← L² Lab
💰 Economic Thinking
Card 09
🐄 🌿 🐄 💀

A village shares a pasture. Each herder thinks: "I'll add one more cow—I get all the milk, but overgrazing cost is shared by everyone." What happens next?

💭 How to Think About This

The TRAGEDY OF THE COMMONS describes how shared resources get overused. Each person benefits from using more (grazing more cattle, catching more fish) while costs are spread across everyone. What's rational for each individual may be disastrous for all.

What do you think will happen to the pasture?

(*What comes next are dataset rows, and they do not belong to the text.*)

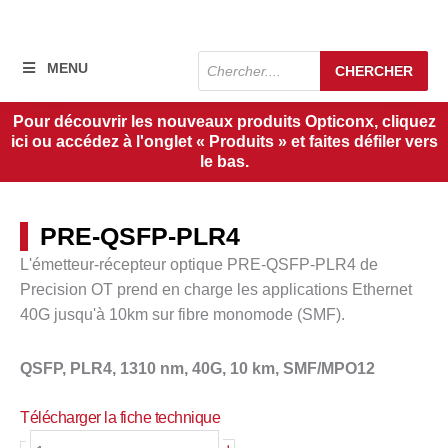
Recherche
MENU
CHERCHER
de
produits
Pour découvrir les nouveaux produits Opticonx, cliquez
ici ou accédez à l'onglet « Produits » et faites défiler vers
le bas.
PRE-QSFP-PLR4
L'émetteur-récepteur optique PRE-QSFP-PLR4 de
Precision OT prend en charge les applications Ethernet
40G jusqu'à
10km
sur fibre monomode (SMF).
QSFP, PLR4, 1310 nm, 40G, 10 km, SMF/MPO12
Télécharger la fiche technique
quantité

🤔 Which thinking lens(es) did you use?

Select all the lenses you used:

👨‍👩‍👧 For Parents & Teachers

🌱 A Small Everyday Story

"Why is the shared kitchen always dirty?"
"Because cleaning benefits everyone,
but cleaning costs only me."
"So nobody cleans?"
"Right. If I clean, everyone benefits but I pay.
If I don't, I avoid the cost."
"So everyone waits for someone else..."
"And the kitchen stays dirty.
That's the tragedy of the commons."

See more guidance →

🧠 Thinking habits this builds:

  • Seeing individual-collective tensions
  • Understanding why shared resources fail
  • Recognizing free-rider problems
  • Thinking about institutional solutions

🌿 Behaviors you may notice (and reinforce):

  • "This is a tragedy of the commons situation"
  • Identifying free-rider dynamics
  • Understanding need for collective rules
  • Thinking about how to align incentives

How to reinforce: Point out commons problems: shared spaces, public resources, environmental issues. Ask: "Why doesn't everyone just cooperate?" Explore what structures might help.

🔄 When ideas are still forming:

Some learners may conclude "people are selfish" or "only private ownership works." Help them see that the problem is STRUCTURE, not human nature—and various solutions can work in different contexts.

Helpful response: "The tragedy isn't about bad people—it's about bad incentive structures. The same people who destroy a commons might protect their own property. The question is: what structures align individual incentives with collective good?"

🔬 If you want to go deeper:

  • Study Elinor Ostrom's work on governing the commons
  • Explore prisoner's dilemma and game theory
  • Analyze successful and failed commons management

Key concepts (for adults): Tragedy of the commons, free-rider problem, collective action problem, prisoner's dilemma, Ostrom's principles, public goods.